--- Selected text ---
For example, a woman who has been sexually assaulted in the past may avoid contact with men due in part to the thought that “all men are dangerous.” Such avoidance behavior may cause problems in her social and work life. Although her problem clearly lies in a past event, the therapeutic focus would primarily be on helping her challenge the reality status of her thought (perhaps via cognitive restructuring) that all men are dangerous, which occurs in the here and now. Of course, other aspects of her presentation may require discussion of her sexual assault, but such efforts are not fundamental to CBT.
The Role of the Therapeutic Relationship
Over the years, some critics have argued that CBT focuses too much on technique and does not place enough emphasis on the therapeutic relationship as a means of intervention. It probably is true that CBT places less emphasis on the therapeutic relationship than do other treatment approaches. However, it would be quite inaccurate to suggest that CBT therapists are not concerned with promoting a good therapist-client relationship. For instance, in their classic book on cognitive-behavior therapy, Goldfried and Davison (1994) stated that a solid client-therapist relationship is fundamental to any therapeutic process, and “Any behavior therapist who maintains that principles of learning and social influence are all one needs to know in order to bring about behavior change is out of contact with clinical reality” (p. 55).
In fact, CBT practitioners count on the therapeutic relationship for three reasons. First, the therapeutic relationship can offer a sample of the client’s interpersonal relationship behavior patterns, which may be relevant to his or her presenting complaint. Second, the therapist’s role as a significant other in the client’s life may engender confidence regarding the potential impact of therapy on his or her presenting complaints. Third, any CBT practitioner would find it difficult to convince clients to complete some aspects of their therapy without having a good therapeutic alliance, especially with procedures, such as fear exposure, that can be aversive in the short term.
Cognitive-behavioral therapies for psychological problems have a long and distinguished place in the larger field of clinical psychology. By and large, CBT has retained its prominence in the field due to its faithful adherence to scientific methods and embodiment of a translational (e.g., “bench-to-bedside”) approach to psychotherapy research: Laboratory research and clinical practice reciprocally inform each other’s methods and foci. Consistent with its adherence to the scientific method, CBT embraces change that comes with empirical findings that confirm or refute our strongly held beliefs about human suffering and how best to alleviate it.
--- Provided material ---
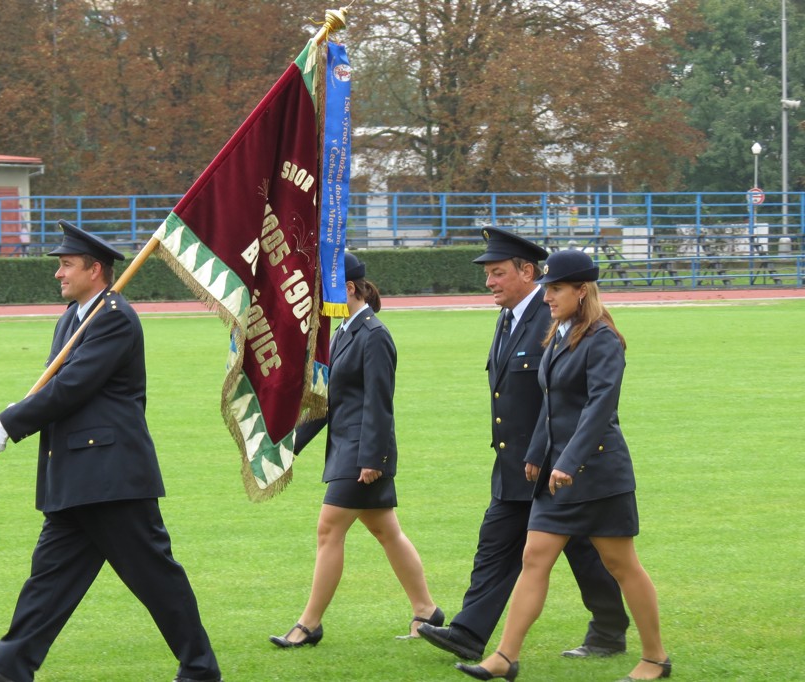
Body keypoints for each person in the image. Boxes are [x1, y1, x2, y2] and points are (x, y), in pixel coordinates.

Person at [0, 221, 222, 682]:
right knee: (49, 580)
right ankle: (7, 671)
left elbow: (73, 387)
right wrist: (17, 412)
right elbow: (58, 387)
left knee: (156, 580)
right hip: (76, 478)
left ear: (94, 269)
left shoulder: (114, 316)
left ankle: (200, 670)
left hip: (111, 476)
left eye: (66, 265)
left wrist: (12, 421)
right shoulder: (72, 318)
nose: (58, 274)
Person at [457, 249, 670, 682]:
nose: (547, 295)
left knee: (622, 565)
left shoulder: (603, 339)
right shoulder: (560, 332)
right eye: (548, 287)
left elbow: (599, 409)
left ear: (581, 290)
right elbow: (551, 405)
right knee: (535, 557)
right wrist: (536, 454)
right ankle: (504, 657)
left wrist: (569, 461)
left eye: (555, 289)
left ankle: (654, 658)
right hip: (557, 475)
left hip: (598, 475)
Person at [419, 228, 628, 663]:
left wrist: (560, 456)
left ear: (527, 271)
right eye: (488, 274)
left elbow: (572, 399)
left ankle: (610, 631)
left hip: (559, 461)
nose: (489, 282)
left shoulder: (556, 319)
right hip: (521, 461)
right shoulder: (510, 316)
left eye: (498, 273)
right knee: (499, 544)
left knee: (584, 549)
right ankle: (469, 632)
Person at [269, 252, 443, 648]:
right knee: (387, 531)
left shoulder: (375, 335)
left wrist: (372, 459)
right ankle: (427, 611)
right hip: (348, 449)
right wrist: (288, 447)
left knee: (329, 529)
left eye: (323, 291)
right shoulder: (344, 332)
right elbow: (328, 401)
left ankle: (309, 623)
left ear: (348, 289)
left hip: (362, 453)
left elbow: (379, 403)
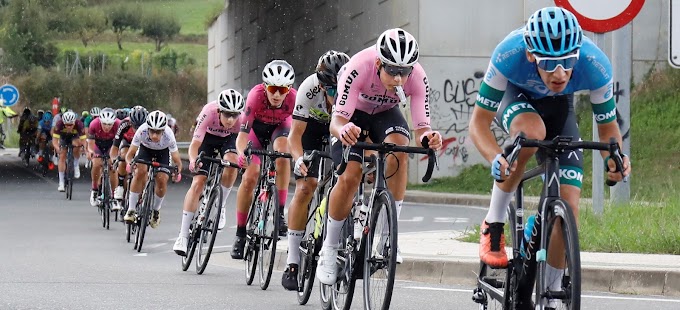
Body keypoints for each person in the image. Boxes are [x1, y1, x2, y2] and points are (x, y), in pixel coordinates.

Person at [468, 7, 632, 309]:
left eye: (568, 62)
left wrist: (616, 157)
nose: (560, 73)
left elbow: (609, 130)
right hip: (518, 101)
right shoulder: (510, 54)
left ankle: (552, 295)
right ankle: (493, 224)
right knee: (532, 130)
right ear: (531, 56)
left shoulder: (595, 63)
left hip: (560, 112)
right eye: (550, 63)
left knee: (569, 206)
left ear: (577, 53)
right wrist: (495, 156)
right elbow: (478, 123)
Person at [315, 28, 442, 285]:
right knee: (350, 175)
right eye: (392, 71)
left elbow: (422, 127)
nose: (398, 79)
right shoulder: (358, 67)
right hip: (353, 115)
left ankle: (387, 236)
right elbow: (336, 121)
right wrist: (344, 129)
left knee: (400, 150)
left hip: (385, 113)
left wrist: (429, 137)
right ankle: (329, 248)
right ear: (378, 63)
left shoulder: (417, 77)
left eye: (404, 72)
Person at [281, 50, 350, 290]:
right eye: (329, 90)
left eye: (337, 89)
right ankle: (292, 261)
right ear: (321, 85)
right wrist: (299, 159)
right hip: (310, 128)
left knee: (346, 177)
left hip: (337, 127)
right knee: (305, 186)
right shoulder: (308, 88)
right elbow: (294, 135)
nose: (334, 94)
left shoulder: (351, 86)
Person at [229, 59, 297, 260]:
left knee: (283, 154)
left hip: (280, 128)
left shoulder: (294, 99)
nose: (277, 94)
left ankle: (279, 213)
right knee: (251, 176)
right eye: (273, 88)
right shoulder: (255, 97)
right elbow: (242, 136)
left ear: (289, 90)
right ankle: (241, 233)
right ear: (265, 87)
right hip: (255, 133)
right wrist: (242, 154)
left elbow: (299, 132)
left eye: (282, 90)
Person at [172, 89, 245, 256]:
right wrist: (192, 160)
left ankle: (222, 204)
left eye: (234, 115)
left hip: (229, 140)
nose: (231, 120)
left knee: (232, 162)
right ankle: (182, 236)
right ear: (219, 110)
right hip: (207, 140)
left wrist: (243, 158)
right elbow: (195, 144)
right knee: (198, 182)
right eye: (227, 115)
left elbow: (242, 144)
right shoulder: (209, 112)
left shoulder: (240, 121)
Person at [123, 110, 182, 229]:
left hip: (163, 153)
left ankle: (156, 210)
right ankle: (131, 209)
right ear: (148, 129)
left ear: (163, 131)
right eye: (152, 131)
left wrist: (177, 171)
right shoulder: (141, 131)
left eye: (158, 132)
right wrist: (130, 163)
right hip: (145, 150)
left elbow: (177, 160)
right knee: (140, 172)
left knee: (162, 178)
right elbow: (130, 154)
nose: (155, 135)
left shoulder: (169, 136)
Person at [111, 106, 148, 210]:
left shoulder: (150, 127)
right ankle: (121, 185)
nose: (137, 129)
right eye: (135, 126)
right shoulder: (124, 124)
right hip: (127, 143)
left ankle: (143, 194)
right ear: (130, 122)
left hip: (143, 145)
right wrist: (114, 160)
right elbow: (115, 146)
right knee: (123, 157)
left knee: (144, 169)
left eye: (140, 126)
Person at [87, 108, 121, 207]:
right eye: (104, 124)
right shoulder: (94, 124)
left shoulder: (119, 125)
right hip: (98, 144)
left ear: (114, 122)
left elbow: (119, 145)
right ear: (100, 121)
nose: (107, 127)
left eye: (109, 124)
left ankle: (114, 197)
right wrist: (92, 152)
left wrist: (116, 156)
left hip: (112, 144)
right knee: (97, 163)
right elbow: (90, 144)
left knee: (113, 167)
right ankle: (94, 190)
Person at [52, 111, 86, 191]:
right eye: (66, 125)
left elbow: (84, 141)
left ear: (74, 122)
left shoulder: (79, 124)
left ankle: (76, 164)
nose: (69, 127)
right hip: (63, 137)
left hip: (75, 137)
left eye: (71, 125)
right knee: (62, 156)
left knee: (77, 144)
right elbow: (55, 141)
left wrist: (84, 148)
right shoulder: (59, 124)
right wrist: (57, 148)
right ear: (63, 123)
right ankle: (61, 182)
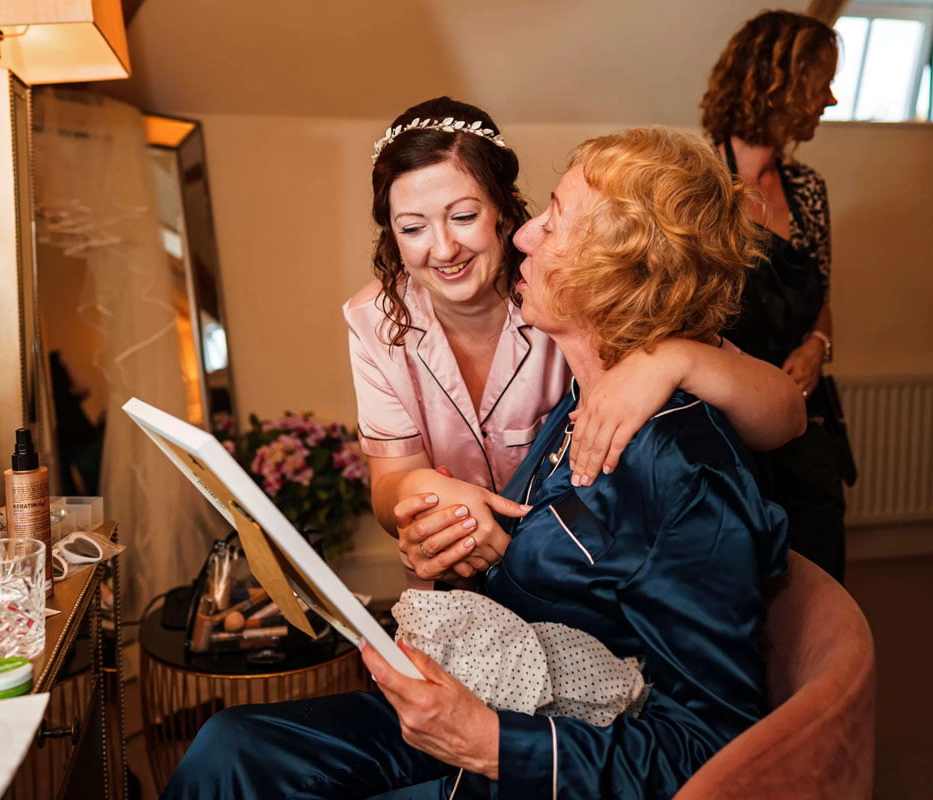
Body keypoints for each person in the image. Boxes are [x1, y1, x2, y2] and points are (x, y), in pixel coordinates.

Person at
---
* Your objective
In the text on cognitive-behavior therapy, which procedure is named as one that can be aversive in the short term?

* Response area
Fear exposure.